In the case of Northamptonshire, our Lord Lieutenant, James Saunders-Watson, has the newly-appointed Morcea Walker MBE as his Vice-Lord Lieutenant and about 25 deputies, who together seek out and encourage good works from across the county, shining the light on them and generally encouraging more of the same.

Through my day-to-day dealings and involvement elsewhere, I have always been aware of the good work going on in Northamptonshire and of the number of people who shy away from that light.

It’s a tough one perhaps, but it is through that light that we better understand just how much there is that people bring to their community... and its value.

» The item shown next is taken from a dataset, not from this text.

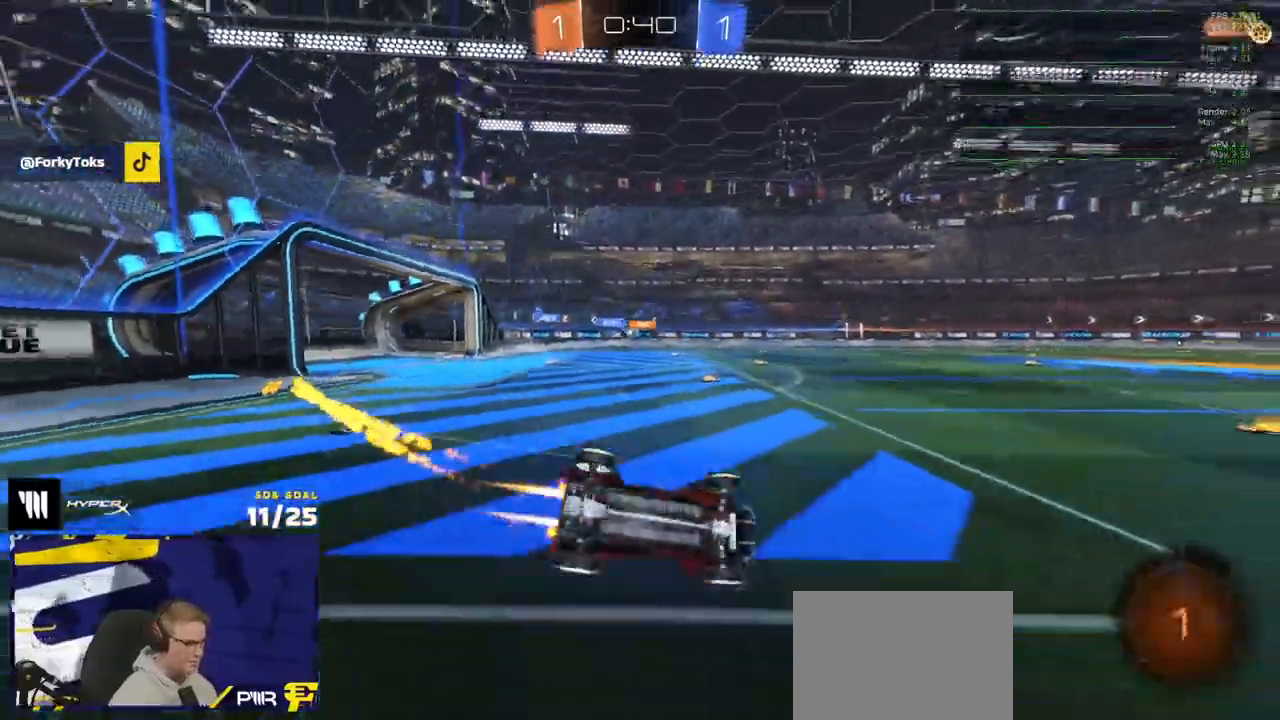
{"dt_ms": 500, "buttons": ["R2"], "left_stick": "center", "right_stick": "center", "events": [[117, "R1", "up"], [117, "R2", "down"], [217, "L3", "up"], [267, "left_stick", "down"], [383, "Y", "down"], [450, "left_stick", "center"], [467, "Y", "up"]]}
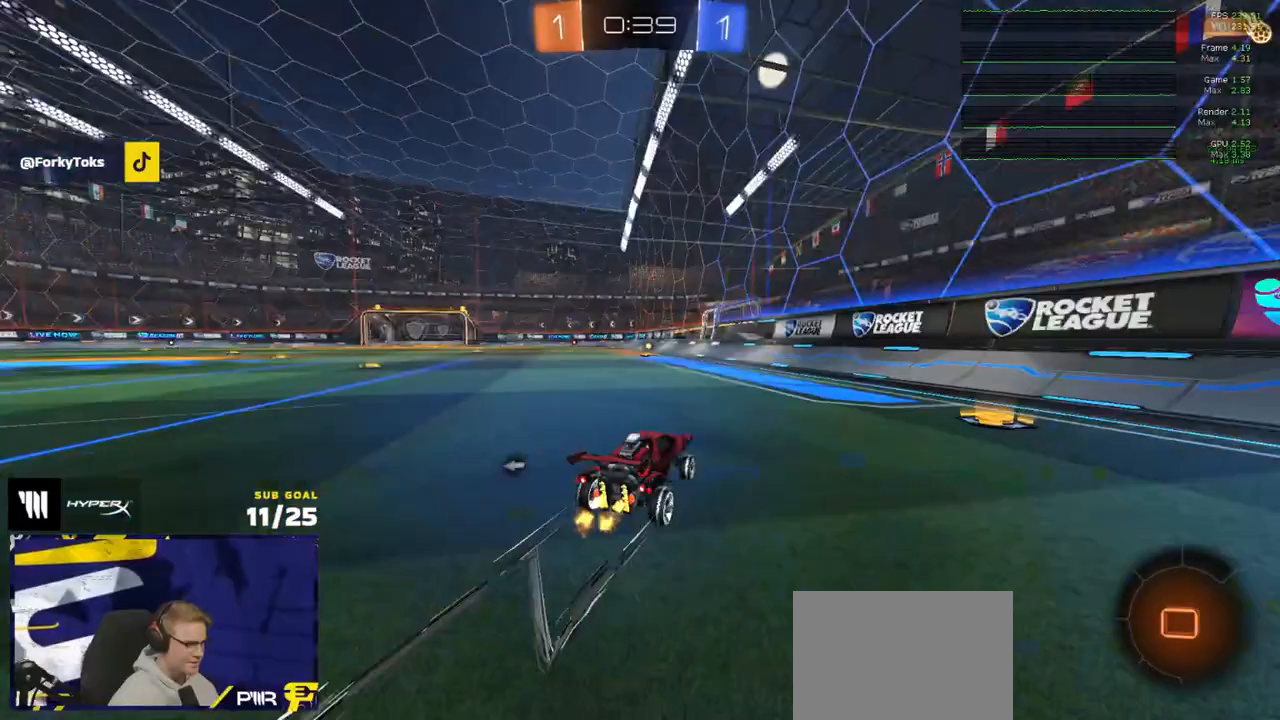
{"dt_ms": 500, "buttons": ["R2"], "left_stick": "left", "right_stick": "center", "events": [[67, "left_stick", "up-left"], [150, "left_stick", "center"], [217, "Y", "down"], [283, "Y", "up"], [400, "left_stick", "left"]]}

This week as part of my deputy duties, I attended a number of citizenship ceremonies... officially.

These are normally shared between Northampton and Kettering and mark the end of a journey for people who have come to Great Britain from abroad; sought citizenship here together with the freedoms that it brings; studied to achieve it; borne the costs of doing so; and finally reached the day of their own ceremony.

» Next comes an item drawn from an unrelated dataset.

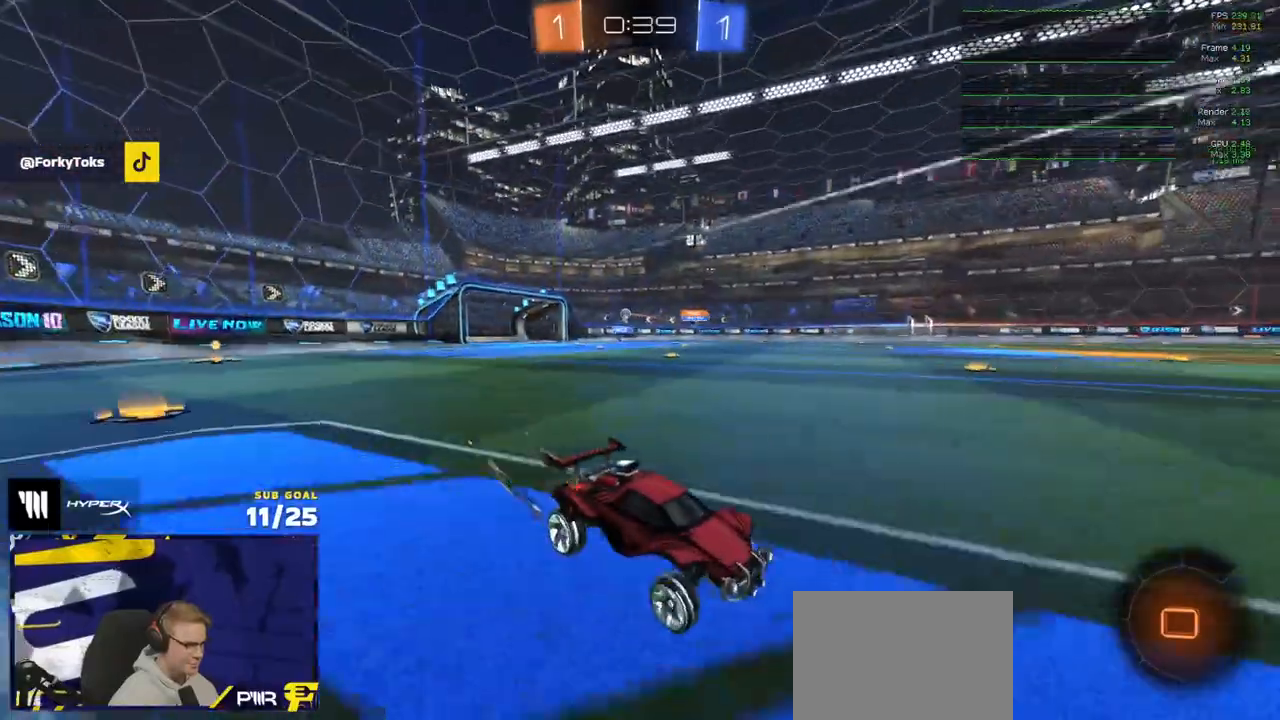
{"dt_ms": 500, "buttons": ["X", "R2"], "left_stick": "left", "right_stick": "center", "events": [[67, "left_stick", "center"], [150, "left_stick", "left"], [283, "left_stick", "center"], [333, "left_stick", "left"], [417, "X", "down"]]}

It’s a very personal thing and takes time to achieve. Anyone who gets to that point is worthy of respect for their commitment and a warm welcome to British citizenship.

Ours is a diverse community and throughout history we have benefited from new arrivals bringing new views and new skills.

I have no doubt it will be the same with this week’s newly confirmed citizens.

At one of the ceremonies this week – and having presented him with his certificate of British nationality and a small souvenir medal (a unique gift given only by our county I understand) – he, in turn, asked if he could present me with his headgear, a beret with a feather proudly standing to attention at its front and handmade for him by his wife in Tibet.

Having checked that he really was sure that he wanted to present me with such a personal gift, I readily accepted, the warmth of his own generosity briefly catching me off guard. So kind.

It is that same spirit of welcoming new views that will keep other areas of county life refreshed too.

Our new unitary bodies are still settling into their challenges and the same is true of the offices of the High Sheriff and the Lord Lieutenant.

But with new people come new opportunities to bring positivity and prosperity to the county.

Far from being anachronistic, archaic nods to the past, they are contributors to the present and the future, evolving from what preceded them.

Expect positive outputs from positive inputs and the rewards that they bring to the wider community.